The finalists for WashingtonExec’s Pinnacle Awards were announced Oct. 13, and we’ll be highlighting some of them until the event takes place virtually Dec. 8.
Next is Healthcare Government Executive of the Year finalist William Tinston, who’s director of the Federal Electronic Health Record Modernization office. Here, he talks key achievements, focus areas going forward, turning points in his career and more.
What key achievements did you have in 2020/2021?
When I joined the Federal Electronic Health Record Modernization office in August 2020, I was charged with implementing a single, common federal electronic health record to modernize and streamline the health care experience for more than 28 million service members, veterans and other beneficiaries, 472,000 providers, alongside a diverse military, civilian and contractor workforce.
Today, the FEHRM’s mission is becoming a reality with more than 65,000 federal EHR users (i.e., clinicians, nurses and administrators) at 47 Department of Defense commands, two Department of Veterans Affairs sites and 109 Coast Guard sites.
Because of this success, we are now able to explore opportunities to capitalize the investment taxpayers made in the common record so that we can share this technology with federal organizations that could not implement this on their own. The possibilities are endless as we continue to collaborate with our partners to transform health care together.
What are you most proud of having been a part of in your current organization?
I am proudest of the focus of the FEHRM, DOD and VA teams on improving health care for the beneficiaries of the systems we support. Every decision and discussion is underpinned by “how do we help the patient?”
This is exemplified by the work that has gone into establishing the joint health information exchange, which is an enhanced network of community providers who agreed to securely share clinical information with the DOD, VA and Coast Guard providers. This gives providers access to more information about their patients to make the best care decisions and deliver seamless, whole-person health solutions.
What are your primary focus areas going forward, and why are those so important to the future of the nation?

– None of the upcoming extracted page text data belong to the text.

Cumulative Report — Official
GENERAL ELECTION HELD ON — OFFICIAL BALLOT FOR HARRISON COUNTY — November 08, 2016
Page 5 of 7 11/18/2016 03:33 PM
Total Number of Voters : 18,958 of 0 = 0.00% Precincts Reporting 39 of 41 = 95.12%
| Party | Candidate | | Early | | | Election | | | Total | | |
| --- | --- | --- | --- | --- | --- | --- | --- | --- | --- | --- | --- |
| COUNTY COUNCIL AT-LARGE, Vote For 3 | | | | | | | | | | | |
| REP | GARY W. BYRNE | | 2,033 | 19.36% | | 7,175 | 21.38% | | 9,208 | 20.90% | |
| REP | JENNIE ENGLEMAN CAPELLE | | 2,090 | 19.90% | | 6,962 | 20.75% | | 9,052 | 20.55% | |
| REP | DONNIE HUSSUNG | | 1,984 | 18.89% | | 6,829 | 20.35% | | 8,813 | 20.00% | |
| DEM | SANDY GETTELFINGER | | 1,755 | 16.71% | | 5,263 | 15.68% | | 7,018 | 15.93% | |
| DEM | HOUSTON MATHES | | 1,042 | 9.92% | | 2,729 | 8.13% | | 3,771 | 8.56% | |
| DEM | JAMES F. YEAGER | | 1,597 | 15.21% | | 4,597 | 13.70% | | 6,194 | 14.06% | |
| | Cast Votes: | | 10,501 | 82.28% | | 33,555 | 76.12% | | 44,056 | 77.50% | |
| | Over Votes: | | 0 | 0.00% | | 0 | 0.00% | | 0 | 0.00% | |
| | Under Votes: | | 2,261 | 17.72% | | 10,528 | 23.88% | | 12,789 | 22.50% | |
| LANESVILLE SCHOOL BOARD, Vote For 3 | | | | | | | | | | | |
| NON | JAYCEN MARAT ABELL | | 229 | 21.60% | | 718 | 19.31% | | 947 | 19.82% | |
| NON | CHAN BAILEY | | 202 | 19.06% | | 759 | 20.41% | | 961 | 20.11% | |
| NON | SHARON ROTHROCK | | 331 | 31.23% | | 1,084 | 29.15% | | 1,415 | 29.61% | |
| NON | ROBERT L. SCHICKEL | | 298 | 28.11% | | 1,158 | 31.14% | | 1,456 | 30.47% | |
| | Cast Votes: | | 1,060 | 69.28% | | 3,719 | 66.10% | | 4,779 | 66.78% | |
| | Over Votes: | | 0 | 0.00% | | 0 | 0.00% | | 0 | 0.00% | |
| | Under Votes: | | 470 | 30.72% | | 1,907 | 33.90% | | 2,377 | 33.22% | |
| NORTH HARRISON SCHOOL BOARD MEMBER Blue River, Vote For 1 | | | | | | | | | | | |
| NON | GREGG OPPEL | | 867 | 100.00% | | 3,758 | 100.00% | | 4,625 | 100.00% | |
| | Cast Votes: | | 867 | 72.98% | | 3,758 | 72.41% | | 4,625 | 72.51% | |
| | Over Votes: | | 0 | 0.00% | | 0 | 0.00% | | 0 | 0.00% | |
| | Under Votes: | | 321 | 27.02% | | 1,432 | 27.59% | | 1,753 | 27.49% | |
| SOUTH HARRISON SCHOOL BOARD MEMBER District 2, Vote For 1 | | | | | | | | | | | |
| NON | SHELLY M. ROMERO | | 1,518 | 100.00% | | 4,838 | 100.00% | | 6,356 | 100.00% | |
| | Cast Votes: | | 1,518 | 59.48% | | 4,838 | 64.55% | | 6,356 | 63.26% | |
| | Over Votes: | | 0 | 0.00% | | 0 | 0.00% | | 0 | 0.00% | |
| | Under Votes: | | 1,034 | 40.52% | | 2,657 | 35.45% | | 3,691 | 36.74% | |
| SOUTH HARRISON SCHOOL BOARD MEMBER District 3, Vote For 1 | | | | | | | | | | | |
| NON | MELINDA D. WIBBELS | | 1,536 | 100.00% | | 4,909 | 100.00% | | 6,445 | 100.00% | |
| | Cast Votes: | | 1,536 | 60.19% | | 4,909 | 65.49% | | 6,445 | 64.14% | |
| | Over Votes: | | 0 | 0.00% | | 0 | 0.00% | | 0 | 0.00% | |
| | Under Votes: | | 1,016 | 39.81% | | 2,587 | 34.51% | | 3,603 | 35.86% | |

My primary focus is taking IT out of the consideration for how the federal health care enterprise can work together. To accomplish this, we need a single operator model of a converged solution.
A perfect example of this is our work at the Captain James A. Lovell Federal Health Care Center in North Chicago. It’s about getting the right data to the right person at the right time to make informed health care decisions.
What’s your best career advice for those who want to follow in your footsteps?
Do something, and whatever you do, do your absolute best at it. This will lead to opportunities you never imagined.
What was a turning point or inflection point in your career?
Every inflection point I have had was because I said “yes.” The first of which opened the door to the IT world when I said, “Yes I will figure out how to manage the network,” when I worked at a Navy print shop in San Diego.